Separate the element after every 2nd ',' and push into next row in bash

Question

An example of my file looks like this:

201012,720,201011,119,201710,16

Output I want:

201012,720
201011,119
201710,16

Please specify whether or not the lines of the file always have an even number of fields. — agc, May 18 '19 at 18:19

score 5 · Accepted Answer · edited May 19 '19 at 18:01

5

Using a Sed loop:

sed -e 's/,/\n/2' -e 'P;D' file

Ex.

$ echo '201012,720,201011,119,201710,16' | sed -e 's/,/\n/2' -e 'P;D'
201012,720
201011,119
201710,16

This replaces the second , with \n, then prints and deletes up the \n, repeatedly until the substitution is no longer successful.

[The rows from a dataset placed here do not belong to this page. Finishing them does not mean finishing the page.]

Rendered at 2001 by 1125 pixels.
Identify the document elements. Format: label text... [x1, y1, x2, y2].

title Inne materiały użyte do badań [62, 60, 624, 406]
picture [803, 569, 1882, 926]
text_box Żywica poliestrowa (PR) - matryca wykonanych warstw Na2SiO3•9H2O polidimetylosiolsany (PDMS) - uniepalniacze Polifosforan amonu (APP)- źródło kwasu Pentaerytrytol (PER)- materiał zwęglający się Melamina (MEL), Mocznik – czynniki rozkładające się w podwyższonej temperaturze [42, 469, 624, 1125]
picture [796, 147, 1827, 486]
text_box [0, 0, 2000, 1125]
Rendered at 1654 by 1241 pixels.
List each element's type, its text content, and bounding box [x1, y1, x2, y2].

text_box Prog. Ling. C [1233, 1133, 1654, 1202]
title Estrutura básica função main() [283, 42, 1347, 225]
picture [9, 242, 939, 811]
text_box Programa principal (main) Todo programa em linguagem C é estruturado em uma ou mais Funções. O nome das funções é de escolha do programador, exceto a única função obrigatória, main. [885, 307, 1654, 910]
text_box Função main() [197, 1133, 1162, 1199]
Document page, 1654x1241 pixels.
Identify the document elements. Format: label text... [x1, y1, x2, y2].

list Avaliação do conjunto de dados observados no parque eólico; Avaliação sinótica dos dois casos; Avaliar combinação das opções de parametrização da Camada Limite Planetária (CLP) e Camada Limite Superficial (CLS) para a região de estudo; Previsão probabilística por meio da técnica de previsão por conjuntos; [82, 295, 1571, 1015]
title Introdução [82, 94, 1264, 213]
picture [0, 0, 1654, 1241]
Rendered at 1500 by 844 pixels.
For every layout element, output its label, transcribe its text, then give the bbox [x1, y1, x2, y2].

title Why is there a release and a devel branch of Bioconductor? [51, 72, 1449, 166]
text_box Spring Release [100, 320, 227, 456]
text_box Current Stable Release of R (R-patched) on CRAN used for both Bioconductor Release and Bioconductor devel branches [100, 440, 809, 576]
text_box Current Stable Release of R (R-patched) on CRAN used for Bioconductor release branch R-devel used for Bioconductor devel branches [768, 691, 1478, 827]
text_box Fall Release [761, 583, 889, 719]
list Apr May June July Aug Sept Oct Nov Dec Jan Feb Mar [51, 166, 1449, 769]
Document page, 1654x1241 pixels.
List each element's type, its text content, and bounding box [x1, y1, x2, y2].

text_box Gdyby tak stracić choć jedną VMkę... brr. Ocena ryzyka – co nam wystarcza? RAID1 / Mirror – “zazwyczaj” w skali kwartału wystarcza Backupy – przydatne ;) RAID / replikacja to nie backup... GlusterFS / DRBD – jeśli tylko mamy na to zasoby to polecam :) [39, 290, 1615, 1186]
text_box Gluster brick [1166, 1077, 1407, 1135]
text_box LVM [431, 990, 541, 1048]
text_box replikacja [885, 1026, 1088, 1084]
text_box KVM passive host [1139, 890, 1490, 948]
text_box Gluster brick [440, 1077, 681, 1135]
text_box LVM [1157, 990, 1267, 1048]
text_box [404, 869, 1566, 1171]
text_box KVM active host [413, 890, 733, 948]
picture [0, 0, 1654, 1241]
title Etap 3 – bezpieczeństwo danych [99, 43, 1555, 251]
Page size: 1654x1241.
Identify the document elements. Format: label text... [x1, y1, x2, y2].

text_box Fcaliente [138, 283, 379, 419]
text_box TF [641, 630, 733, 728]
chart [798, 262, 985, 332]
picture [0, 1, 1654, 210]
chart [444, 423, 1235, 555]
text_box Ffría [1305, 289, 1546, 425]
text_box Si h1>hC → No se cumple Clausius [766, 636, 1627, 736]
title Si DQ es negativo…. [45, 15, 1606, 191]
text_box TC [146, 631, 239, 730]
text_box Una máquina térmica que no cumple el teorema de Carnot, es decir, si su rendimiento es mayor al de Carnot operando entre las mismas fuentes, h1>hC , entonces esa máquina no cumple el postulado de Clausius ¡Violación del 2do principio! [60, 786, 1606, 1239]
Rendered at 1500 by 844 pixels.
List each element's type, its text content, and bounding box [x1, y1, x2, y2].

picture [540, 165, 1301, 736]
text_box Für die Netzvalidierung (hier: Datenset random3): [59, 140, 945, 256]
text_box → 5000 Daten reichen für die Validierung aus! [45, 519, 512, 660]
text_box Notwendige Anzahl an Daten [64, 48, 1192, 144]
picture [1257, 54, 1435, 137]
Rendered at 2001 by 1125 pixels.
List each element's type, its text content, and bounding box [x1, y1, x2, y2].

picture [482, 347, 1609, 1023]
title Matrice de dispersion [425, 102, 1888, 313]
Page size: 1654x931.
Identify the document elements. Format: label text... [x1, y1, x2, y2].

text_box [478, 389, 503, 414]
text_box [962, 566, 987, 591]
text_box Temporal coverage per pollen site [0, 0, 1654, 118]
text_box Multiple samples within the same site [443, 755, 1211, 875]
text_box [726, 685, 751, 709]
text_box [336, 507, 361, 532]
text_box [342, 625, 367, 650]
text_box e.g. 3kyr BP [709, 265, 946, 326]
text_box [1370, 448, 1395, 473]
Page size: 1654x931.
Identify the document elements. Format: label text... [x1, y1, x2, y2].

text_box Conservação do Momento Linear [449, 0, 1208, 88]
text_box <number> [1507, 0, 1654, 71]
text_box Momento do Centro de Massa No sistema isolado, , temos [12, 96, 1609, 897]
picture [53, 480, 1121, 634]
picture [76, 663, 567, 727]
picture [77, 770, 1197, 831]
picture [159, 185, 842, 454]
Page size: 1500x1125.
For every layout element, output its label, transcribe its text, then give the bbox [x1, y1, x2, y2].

BSD doesn't understand newline as \n in right side of s commands, this is a workaround for ksh,bash,zsh shells:

sed -e :a -e $'s/,/\\\n/2' -e 'P;D' file

Or, a general solution for (old) seds:

sed '
:a
s/,/\
/2
P;D
' file

edited May 19 '19 at 18:01

answered May 18 '19 at 14:29

steeldriver

81,074

Able to process mutiline files even if fields on a line are odd (not-even): +1 – May 18 '19 at 15:42
Doesn't work with BSD sed – jesse_b May 18 '19 at 15:47
@Isaac: It just prints it all on one line like: 201012,720n201011,119,201710,16 – jesse_b May 18 '19 at 17:38
@Jesse_b Ah, when is bsd going to accept \n as a new line? sigh ... – May 18 '19 at 17:44
: unescaped newline inside substitute pattern – jesse_b May 18 '19 at 17:45
@Jesse_b Since it is bash based: Please try this: sed -e :a -e $'s/,/\\\n/2' -e 'P;D;ta' file – May 18 '19 at 17:51
@steeldriver the ta is never executed since the pattern space never survives the D. We can add an extra command after the ta to verify. So, this will suffice : sed -e 's/,/\n/2' -e 'P;D' – Rakesh Sharma May 18 '19 at 19:28
@Jesse_b use this on bsd: sed -e 'y/,/\n/' -e 's/\n/,/' -e 'P;D' to workaround the newline limitation. – Rakesh Sharma May 18 '19 at 19:40
@RakeshSharma thanks - I always forget that D starts a new cycle – steeldriver May 18 '19 at 21:08

score 5 · Answer 2 · answered May 18 '19 at 14:31

5

$ paste -d, - - < <( tr ',' '\n' <file )
201012,720
201011,119
201710,16

or, without the process substitution,

$ tr ',' '\n' <file | paste -d, - -
201012,720
201011,119
201710,16

This replaces all commas in the file with newlines using tr, then uses paste to create two columns separated by a comma from that.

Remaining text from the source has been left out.